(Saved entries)
────────

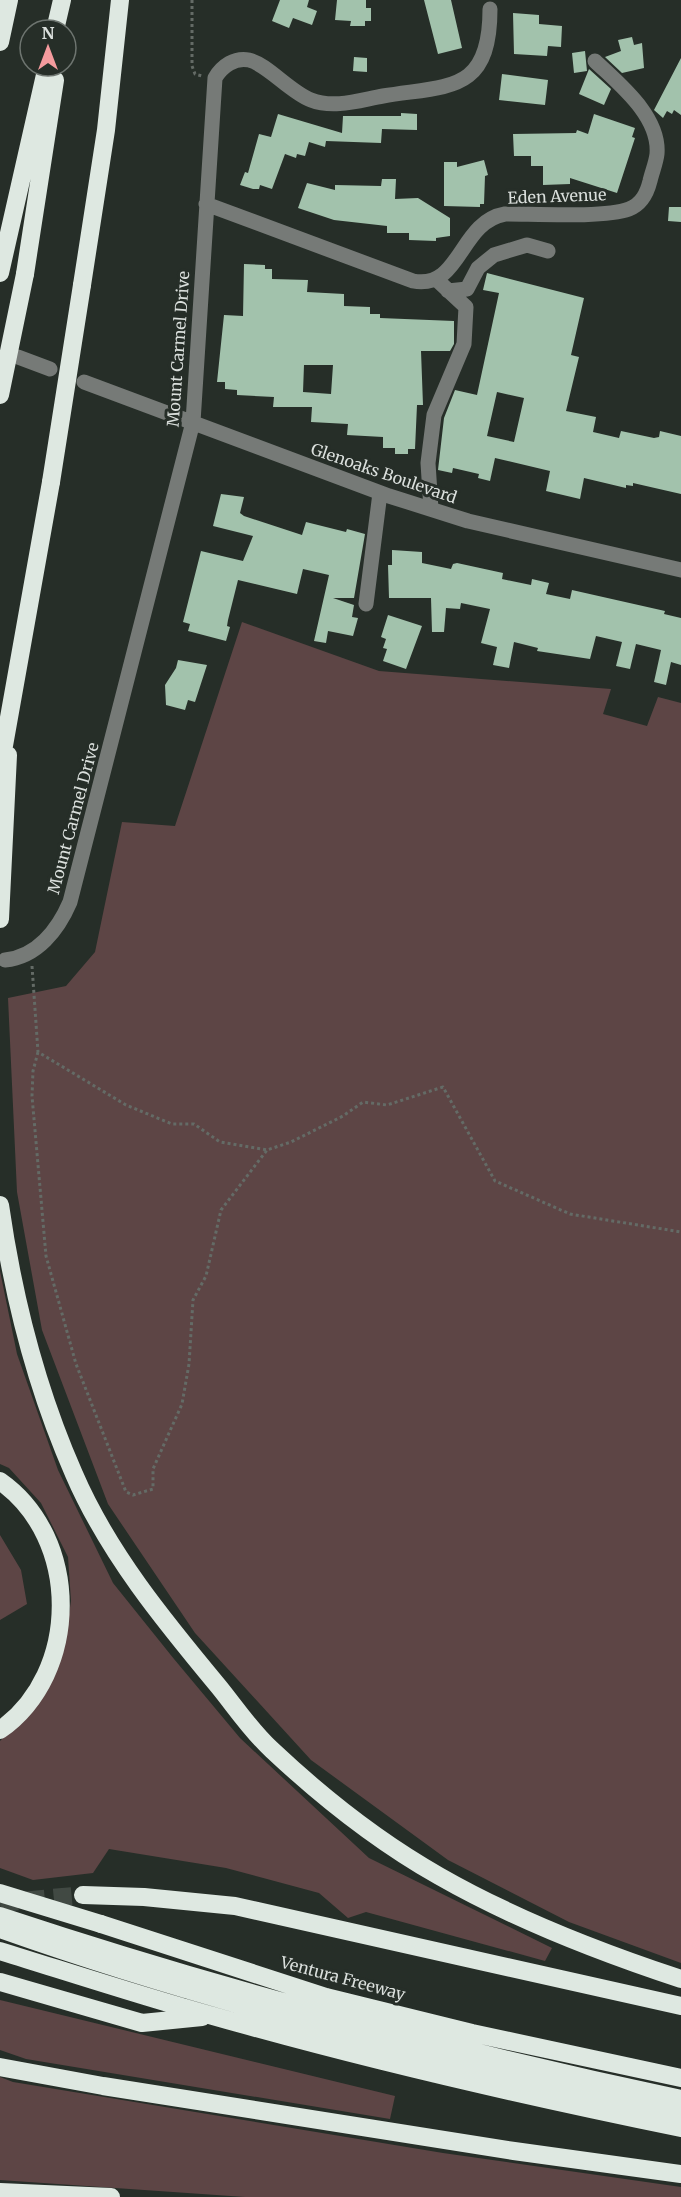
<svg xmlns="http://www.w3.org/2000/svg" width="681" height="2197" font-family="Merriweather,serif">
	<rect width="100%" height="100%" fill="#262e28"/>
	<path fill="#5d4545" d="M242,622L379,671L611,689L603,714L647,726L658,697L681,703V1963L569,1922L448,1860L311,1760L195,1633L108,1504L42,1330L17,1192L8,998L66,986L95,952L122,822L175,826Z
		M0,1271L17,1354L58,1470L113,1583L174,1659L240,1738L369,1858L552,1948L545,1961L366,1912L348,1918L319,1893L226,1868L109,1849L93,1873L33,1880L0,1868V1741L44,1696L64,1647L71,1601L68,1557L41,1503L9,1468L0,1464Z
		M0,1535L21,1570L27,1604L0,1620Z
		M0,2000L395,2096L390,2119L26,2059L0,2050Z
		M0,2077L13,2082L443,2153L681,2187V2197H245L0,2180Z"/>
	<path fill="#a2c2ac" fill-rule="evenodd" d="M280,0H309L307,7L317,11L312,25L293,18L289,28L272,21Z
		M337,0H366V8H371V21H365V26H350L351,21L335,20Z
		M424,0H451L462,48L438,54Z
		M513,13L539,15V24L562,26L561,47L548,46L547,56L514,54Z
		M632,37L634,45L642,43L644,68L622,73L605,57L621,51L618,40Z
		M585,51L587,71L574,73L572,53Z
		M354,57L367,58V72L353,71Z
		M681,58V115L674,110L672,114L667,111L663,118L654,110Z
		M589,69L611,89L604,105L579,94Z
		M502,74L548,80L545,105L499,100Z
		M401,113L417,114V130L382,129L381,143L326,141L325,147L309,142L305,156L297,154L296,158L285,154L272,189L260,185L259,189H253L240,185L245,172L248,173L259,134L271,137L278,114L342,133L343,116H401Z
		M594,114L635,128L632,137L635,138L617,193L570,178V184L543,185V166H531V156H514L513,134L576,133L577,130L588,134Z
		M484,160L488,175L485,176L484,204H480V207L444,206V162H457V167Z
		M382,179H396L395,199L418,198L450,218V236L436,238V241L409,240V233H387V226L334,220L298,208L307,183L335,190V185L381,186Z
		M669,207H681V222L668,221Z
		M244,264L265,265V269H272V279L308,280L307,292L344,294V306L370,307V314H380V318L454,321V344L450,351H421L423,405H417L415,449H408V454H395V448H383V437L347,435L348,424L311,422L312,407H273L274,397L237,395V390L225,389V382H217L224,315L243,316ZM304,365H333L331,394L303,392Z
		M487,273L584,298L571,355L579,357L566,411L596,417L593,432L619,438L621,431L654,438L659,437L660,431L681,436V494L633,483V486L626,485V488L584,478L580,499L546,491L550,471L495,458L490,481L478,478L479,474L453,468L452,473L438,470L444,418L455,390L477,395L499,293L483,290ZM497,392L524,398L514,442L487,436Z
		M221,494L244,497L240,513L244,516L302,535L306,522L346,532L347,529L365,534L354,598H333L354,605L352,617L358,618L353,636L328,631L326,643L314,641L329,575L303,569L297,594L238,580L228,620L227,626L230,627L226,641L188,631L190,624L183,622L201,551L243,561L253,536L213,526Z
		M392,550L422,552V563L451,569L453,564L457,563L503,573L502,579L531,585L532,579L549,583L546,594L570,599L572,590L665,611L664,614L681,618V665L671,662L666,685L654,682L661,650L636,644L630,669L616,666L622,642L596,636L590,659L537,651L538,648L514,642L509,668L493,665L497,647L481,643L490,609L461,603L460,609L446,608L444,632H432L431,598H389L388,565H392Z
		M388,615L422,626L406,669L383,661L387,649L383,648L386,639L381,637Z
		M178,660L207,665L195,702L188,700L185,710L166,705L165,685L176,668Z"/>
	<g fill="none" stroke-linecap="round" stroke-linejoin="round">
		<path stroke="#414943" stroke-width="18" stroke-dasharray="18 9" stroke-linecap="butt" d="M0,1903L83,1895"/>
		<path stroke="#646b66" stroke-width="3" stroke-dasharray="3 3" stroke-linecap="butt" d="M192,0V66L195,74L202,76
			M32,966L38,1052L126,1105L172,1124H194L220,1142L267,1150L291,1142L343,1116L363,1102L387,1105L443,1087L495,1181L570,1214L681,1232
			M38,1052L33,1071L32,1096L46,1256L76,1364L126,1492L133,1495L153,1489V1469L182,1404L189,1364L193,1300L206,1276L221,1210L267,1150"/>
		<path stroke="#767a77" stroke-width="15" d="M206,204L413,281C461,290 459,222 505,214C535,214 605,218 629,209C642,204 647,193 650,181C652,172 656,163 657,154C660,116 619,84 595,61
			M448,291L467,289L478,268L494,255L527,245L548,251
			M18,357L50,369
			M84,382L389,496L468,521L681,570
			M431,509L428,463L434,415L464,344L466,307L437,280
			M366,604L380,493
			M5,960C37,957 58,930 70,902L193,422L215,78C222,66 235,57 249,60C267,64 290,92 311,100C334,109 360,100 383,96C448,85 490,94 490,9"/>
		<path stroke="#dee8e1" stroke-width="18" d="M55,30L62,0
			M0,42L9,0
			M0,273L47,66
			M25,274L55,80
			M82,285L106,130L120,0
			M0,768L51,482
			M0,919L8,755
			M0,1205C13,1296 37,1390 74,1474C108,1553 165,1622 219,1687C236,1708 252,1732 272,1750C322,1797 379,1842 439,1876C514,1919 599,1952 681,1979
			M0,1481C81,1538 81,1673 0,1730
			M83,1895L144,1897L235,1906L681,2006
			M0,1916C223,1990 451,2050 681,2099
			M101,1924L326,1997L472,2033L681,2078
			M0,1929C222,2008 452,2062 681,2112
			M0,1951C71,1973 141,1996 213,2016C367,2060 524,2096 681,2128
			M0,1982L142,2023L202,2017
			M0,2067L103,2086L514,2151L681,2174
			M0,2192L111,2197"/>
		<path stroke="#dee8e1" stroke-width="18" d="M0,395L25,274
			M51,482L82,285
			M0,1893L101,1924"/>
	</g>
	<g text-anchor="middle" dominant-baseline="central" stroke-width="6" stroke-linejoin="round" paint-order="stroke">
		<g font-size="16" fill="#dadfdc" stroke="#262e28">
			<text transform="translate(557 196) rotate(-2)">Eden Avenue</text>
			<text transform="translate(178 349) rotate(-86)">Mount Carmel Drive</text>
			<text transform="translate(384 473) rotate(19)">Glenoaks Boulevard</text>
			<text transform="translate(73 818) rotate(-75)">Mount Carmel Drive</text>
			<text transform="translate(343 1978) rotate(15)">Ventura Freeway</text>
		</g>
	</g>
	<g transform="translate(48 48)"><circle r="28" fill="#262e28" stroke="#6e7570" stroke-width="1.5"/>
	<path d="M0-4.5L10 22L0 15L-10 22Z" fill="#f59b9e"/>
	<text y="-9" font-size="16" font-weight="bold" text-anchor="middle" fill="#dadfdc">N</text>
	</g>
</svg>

────────

* _Task objective_: Without the pictures, return the whole of the data exactly as given.

* _Completed exercise_:
<svg xmlns="http://www.w3.org/2000/svg" width="681" height="2197" font-family="Merriweather,serif">
	<rect width="100%" height="100%" fill="#262e28"/>
	<path fill="#5d4545" d="M242,622L379,671L611,689L603,714L647,726L658,697L681,703V1963L569,1922L448,1860L311,1760L195,1633L108,1504L42,1330L17,1192L8,998L66,986L95,952L122,822L175,826Z
		M0,1271L17,1354L58,1470L113,1583L174,1659L240,1738L369,1858L552,1948L545,1961L366,1912L348,1918L319,1893L226,1868L109,1849L93,1873L33,1880L0,1868V1741L44,1696L64,1647L71,1601L68,1557L41,1503L9,1468L0,1464Z
		M0,1535L21,1570L27,1604L0,1620Z
		M0,2000L395,2096L390,2119L26,2059L0,2050Z
		M0,2077L13,2082L443,2153L681,2187V2197H245L0,2180Z"/>
	<path fill="#a2c2ac" fill-rule="evenodd" d="M280,0H309L307,7L317,11L312,25L293,18L289,28L272,21Z
		M337,0H366V8H371V21H365V26H350L351,21L335,20Z
		M424,0H451L462,48L438,54Z
		M513,13L539,15V24L562,26L561,47L548,46L547,56L514,54Z
		M632,37L634,45L642,43L644,68L622,73L605,57L621,51L618,40Z
		M585,51L587,71L574,73L572,53Z
		M354,57L367,58V72L353,71Z
		M681,58V115L674,110L672,114L667,111L663,118L654,110Z
		M589,69L611,89L604,105L579,94Z
		M502,74L548,80L545,105L499,100Z
		M401,113L417,114V130L382,129L381,143L326,141L325,147L309,142L305,156L297,154L296,158L285,154L272,189L260,185L259,189H253L240,185L245,172L248,173L259,134L271,137L278,114L342,133L343,116H401Z
		M594,114L635,128L632,137L635,138L617,193L570,178V184L543,185V166H531V156H514L513,134L576,133L577,130L588,134Z
		M484,160L488,175L485,176L484,204H480V207L444,206V162H457V167Z
		M382,179H396L395,199L418,198L450,218V236L436,238V241L409,240V233H387V226L334,220L298,208L307,183L335,190V185L381,186Z
		M669,207H681V222L668,221Z
		M244,264L265,265V269H272V279L308,280L307,292L344,294V306L370,307V314H380V318L454,321V344L450,351H421L423,405H417L415,449H408V454H395V448H383V437L347,435L348,424L311,422L312,407H273L274,397L237,395V390L225,389V382H217L224,315L243,316ZM304,365H333L331,394L303,392Z
		M487,273L584,298L571,355L579,357L566,411L596,417L593,432L619,438L621,431L654,438L659,437L660,431L681,436V494L633,483V486L626,485V488L584,478L580,499L546,491L550,471L495,458L490,481L478,478L479,474L453,468L452,473L438,470L444,418L455,390L477,395L499,293L483,290ZM497,392L524,398L514,442L487,436Z
		M221,494L244,497L240,513L244,516L302,535L306,522L346,532L347,529L365,534L354,598H333L354,605L352,617L358,618L353,636L328,631L326,643L314,641L329,575L303,569L297,594L238,580L228,620L227,626L230,627L226,641L188,631L190,624L183,622L201,551L243,561L253,536L213,526Z
		M392,550L422,552V563L451,569L453,564L457,563L503,573L502,579L531,585L532,579L549,583L546,594L570,599L572,590L665,611L664,614L681,618V665L671,662L666,685L654,682L661,650L636,644L630,669L616,666L622,642L596,636L590,659L537,651L538,648L514,642L509,668L493,665L497,647L481,643L490,609L461,603L460,609L446,608L444,632H432L431,598H389L388,565H392Z
		M388,615L422,626L406,669L383,661L387,649L383,648L386,639L381,637Z
		M178,660L207,665L195,702L188,700L185,710L166,705L165,685L176,668Z"/>
	<g fill="none" stroke-linecap="round" stroke-linejoin="round">
		<path stroke="#414943" stroke-width="18" stroke-dasharray="18 9" stroke-linecap="butt" d="M0,1903L83,1895"/>
		<path stroke="#646b66" stroke-width="3" stroke-dasharray="3 3" stroke-linecap="butt" d="M192,0V66L195,74L202,76
			M32,966L38,1052L126,1105L172,1124H194L220,1142L267,1150L291,1142L343,1116L363,1102L387,1105L443,1087L495,1181L570,1214L681,1232
			M38,1052L33,1071L32,1096L46,1256L76,1364L126,1492L133,1495L153,1489V1469L182,1404L189,1364L193,1300L206,1276L221,1210L267,1150"/>
		<path stroke="#767a77" stroke-width="15" d="M206,204L413,281C461,290 459,222 505,214C535,214 605,218 629,209C642,204 647,193 650,181C652,172 656,163 657,154C660,116 619,84 595,61
			M448,291L467,289L478,268L494,255L527,245L548,251
			M18,357L50,369
			M84,382L389,496L468,521L681,570
			M431,509L428,463L434,415L464,344L466,307L437,280
			M366,604L380,493
			M5,960C37,957 58,930 70,902L193,422L215,78C222,66 235,57 249,60C267,64 290,92 311,100C334,109 360,100 383,96C448,85 490,94 490,9"/>
		<path stroke="#dee8e1" stroke-width="18" d="M55,30L62,0
			M0,42L9,0
			M0,273L47,66
			M25,274L55,80
			M82,285L106,130L120,0
			M0,768L51,482
			M0,919L8,755
			M0,1205C13,1296 37,1390 74,1474C108,1553 165,1622 219,1687C236,1708 252,1732 272,1750C322,1797 379,1842 439,1876C514,1919 599,1952 681,1979
			M0,1481C81,1538 81,1673 0,1730
			M83,1895L144,1897L235,1906L681,2006
			M0,1916C223,1990 451,2050 681,2099
			M101,1924L326,1997L472,2033L681,2078
			M0,1929C222,2008 452,2062 681,2112
			M0,1951C71,1973 141,1996 213,2016C367,2060 524,2096 681,2128
			M0,1982L142,2023L202,2017
			M0,2067L103,2086L514,2151L681,2174
			M0,2192L111,2197"/>
		<path stroke="#dee8e1" stroke-width="18" d="M0,395L25,274
			M51,482L82,285
			M0,1893L101,1924"/>
	</g>
	<g text-anchor="middle" dominant-baseline="central" stroke-width="6" stroke-linejoin="round" paint-order="stroke">
		<g font-size="16" fill="#dadfdc" stroke="#262e28">
			<text transform="translate(557 196) rotate(-2)">Eden Avenue</text>
			<text transform="translate(178 349) rotate(-86)">Mount Carmel Drive</text>
			<text transform="translate(384 473) rotate(19)">Glenoaks Boulevard</text>
			<text transform="translate(73 818) rotate(-75)">Mount Carmel Drive</text>
			<text transform="translate(343 1978) rotate(15)">Ventura Freeway</text>
		</g>
	</g>
	<g transform="translate(48 48)"><circle r="28" fill="#262e28" stroke="#6e7570" stroke-width="1.5"/>
	<path d="M0-4.5L10 22L0 15L-10 22Z" fill="#f59b9e"/>
	<text y="-9" font-size="16" font-weight="bold" text-anchor="middle" fill="#dadfdc">N</text>
	</g>
</svg>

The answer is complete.